::: Input data
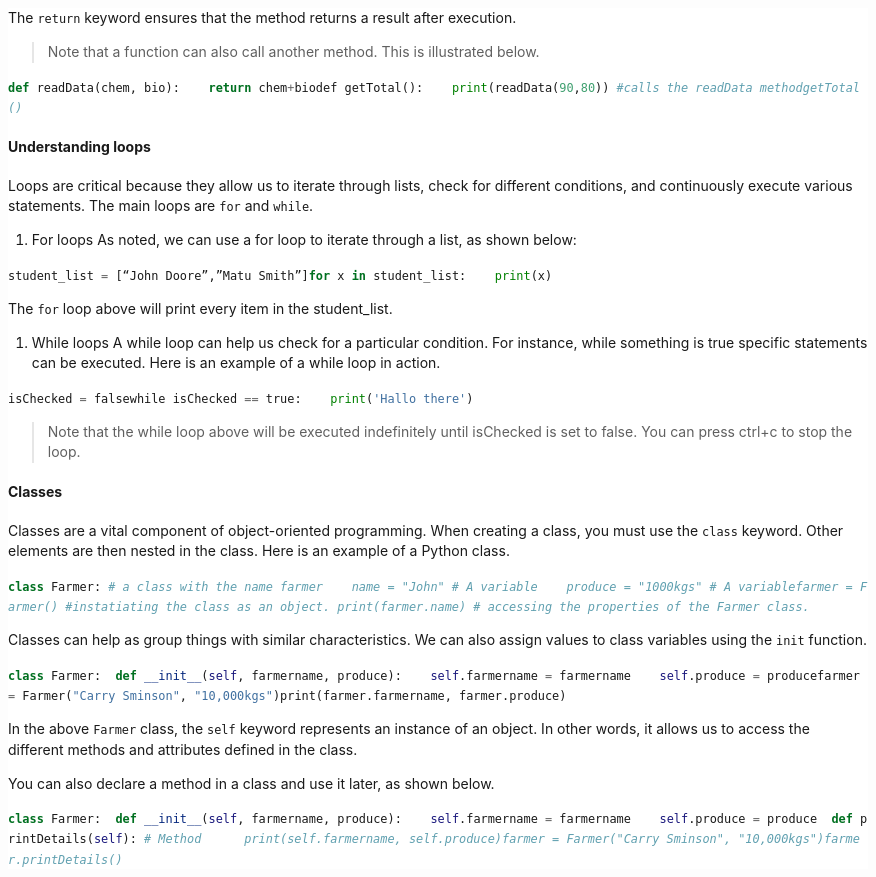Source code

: The `return` keyword ensures that the method returns a result after execution.

> Note that a function can also call another method. This is illustrated below.

```python
def readData(chem, bio):    return chem+bio​def getTotal():    print(readData(90,80)) #calls the readData method​getTotal()
```

#### Understanding loops <a id="understanding-loops"></a>

Loops are critical because they allow us to iterate through lists, check for different conditions, and continuously execute various statements. The main loops are `for` and `while`.

1. For loops As noted, we can use a for loop to iterate through a list, as shown below:

```python
student_list = [“John Doore”,”Matu Smith”]for x in student_list:    print(x)
```

The `for` loop above will print every item in the student_list.

1. While loops A while loop can help us check for a particular condition. For instance, while something is true specific statements can be executed. Here is an example of a while loop in action.

```python
isChecked = falsewhile isChecked == true:    print('Hallo there')
```

> Note that the while loop above will be executed indefinitely until isChecked is set to false. You can press ctrl+c to stop the loop.

#### Classes <a id="classes"></a>

Classes are a vital component of object-oriented programming. When creating a class, you must use the `class` keyword. Other elements are then nested in the class. Here is an example of a Python class.

```python
class Farmer: # a class with the name farmer    name = "John" # A variable    produce = "1000kgs" # A variable​farmer = Farmer() #instatiating the class as an object. print(farmer.name) # accessing the properties of the Farmer class.
```

Classes can help as group things with similar characteristics. We can also assign values to class variables using the `init` function.

```python
class Farmer:  def __init__(self, farmername, produce):    self.farmername = farmername    self.produce = produce​farmer = Farmer("Carry Sminson", "10,000kgs")​print(farmer.farmername, farmer.produce)
```

In the above `Farmer` class, the `self` keyword represents an instance of an object. In other words, it allows us to access the different methods and attributes defined in the class.

You can also declare a method in a class and use it later, as shown below.

```python
class Farmer:  def __init__(self, farmername, produce):    self.farmername = farmername    self.produce = produce​  def printDetails(self): # Method      print(self.farmername, self.produce)​farmer = Farmer("Carry Sminson", "10,000kgs")​farmer.printDetails()
```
::::::
- Task statement:
Where a line in the records above contains the string "below", copy that line.

- Task output:
> Note that a function can also call another method. This is illustrated below.
1. For loops As noted, we can use a for loop to iterate through a list, as shown below:
You can also declare a method in a class and use it later, as shown below.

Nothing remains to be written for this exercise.